У нее было чем накормить, мало, но было. Отец делался мрачным и, не подходя к накрытому столу, голодный ложился спать после целого дня непосильной работы. Вслед за ним голодными ложились и мы. Мы засыпали, и нам снились сны. Снилось, и это была сущая правда, что нам нечего есть, что мы умираем с голоду. Мы просыпались, в желудках у нас урчало. Мама всегда жалела нас; мама, которая умерла и которую мы провожаем теперь на кладбище, разводила огонь, подогревала еду и звала детей к столу. Отцу она ничего не говорила. Отец выходил из дому и начинал хлопотать во дворе, обряжать скотину. На улице было еще темно, рассвет наступал лишь через час, через два. Привычка заставляла нас приниматься за работу задолго до рассвета.

Вместе с соседскими ребятами мы отправлялись за речку на огороды, которые арендовали болгары. Там нам всегда, с ранней весны до поздней осени, находилась работа. Если случалось, что в доме был хлеб, мама давала нам по куску.

«Хлеб — это дар божий, смотрите не уроните на землю».

Хлеб мы берегли как зеницу ока. Съедали его в полдень. Бывало, несколько крошек ускользали между пальцами и падали на землю. Мы не подбирали эти крошки, на них тут же набрасывались муравьи. На болгарских огородах, в поле, на винограднике — где бы нам ни случалось остановиться или присесть, всюду мы видели муравьев. По всей земле бегают муравьи, муравьи черные, желтые, рыжие.

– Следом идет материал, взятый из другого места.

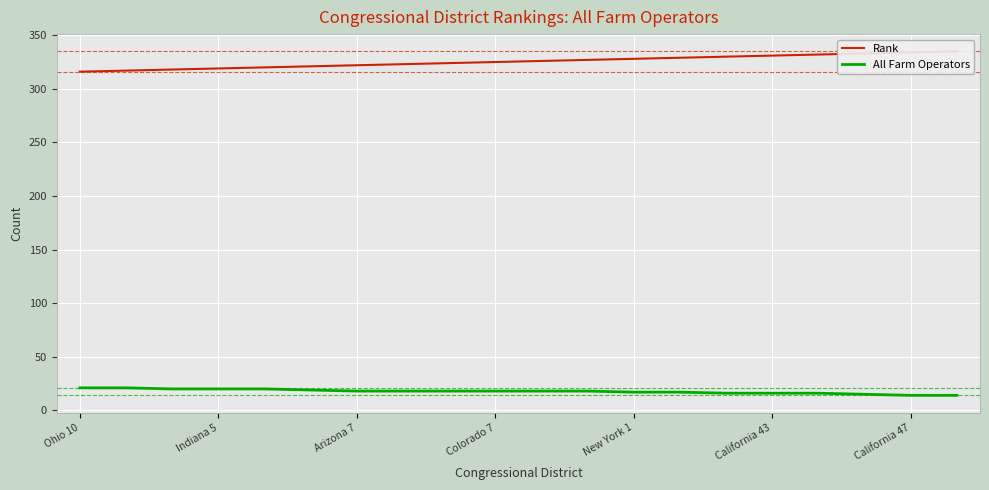

What is the minimum value for All Farm Operators?

14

На земле куда больше муравьев, чем людей. И откуда появилось теперь столько муравьев, и как они попали к маме в гроб, и почему они бегают по ее телу, которое лишь два дня назад было живым?

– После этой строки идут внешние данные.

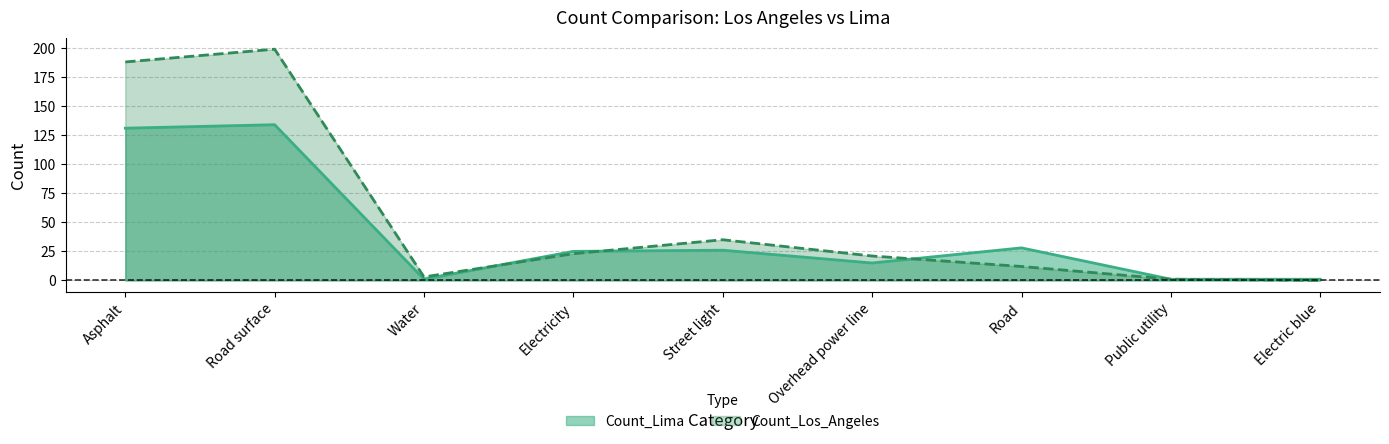

Reading left to right, transcribe all the data shown in this chart.

Count_Lima: Asphalt=131	Road surface=134	Water=1	Electricity=25	Street light=26	Overhead power line=15	Road=28	Public utility=1	Electric blue=1
Count_Los_Angeles: Asphalt=188	Road surface=199	Water=3	Electricity=23	Street light=35	Overhead power line=21	Road=12	Public utility=1	Electric blue=0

В надежде, что и ему что-то перепадет, к нам протискивается отуреченный цыган, низкорослый и смуглый, с пухлыми и яркими, словно подкрашенными, губами, по прозвищу Губан. Выпив кружку вина, он протягивает руку.

— Дюжина ребятишек у меня дома, целая дюжина.

Мой брат Штефан роется в кармане и дает ему несколько леев.

— А после можно зайти к вам домой? Может, что останется после поминок…

— Приходи, Губан.

Цыгана зовут Юсуф, но почти никто не помнит его настоящего имени, и все зовут его Губан.

Его дети похожи на него как две капли воды: маленькие, чернявые, с большими глазами и пухлыми красными губами. Когда в тесной и скудной долине Кэлмэцуя свирепствовала холера, Губану было поручено хоронить мертвых. Это он положил Дырыяле прямо на его тещу, жену Диша.

— Ту-ту… ту-ту-ру-ту…

В воздухе плывут печальные звуки. На станции гудит паровоз. Теперь, в конце лета, там грузят зерно: приходят пустые составы, уходят полные. Перегоняя вагоны с места на место, без устали трудится маневровый паровоз, который время от времени подает сигналы.

«Давай, давай! Шевелись! Поторапливайся с погрузкой — скоро вечер!»…

Опускаются сумерки. Наступает вечер, а потом и ночь с ее непроглядной тьмой. Я не боялся света, не боялся и темноты, но, пока жил здесь, всегда боялся кладбища и упырей. Проходя ночью мимо кладбища, по дороге со станции домой или из дому на станцию, я вспоминал о вурдалаках, меня охватывал страх, и я пускался бежать во весь дух. Домой я прибегал мокрый как мышь.

«Чего ты так бежал, Зэрикуце?»

«Упырей боялся, мама».

«Нет никаких упырей, Зэрикуце. Зря ты их боишься».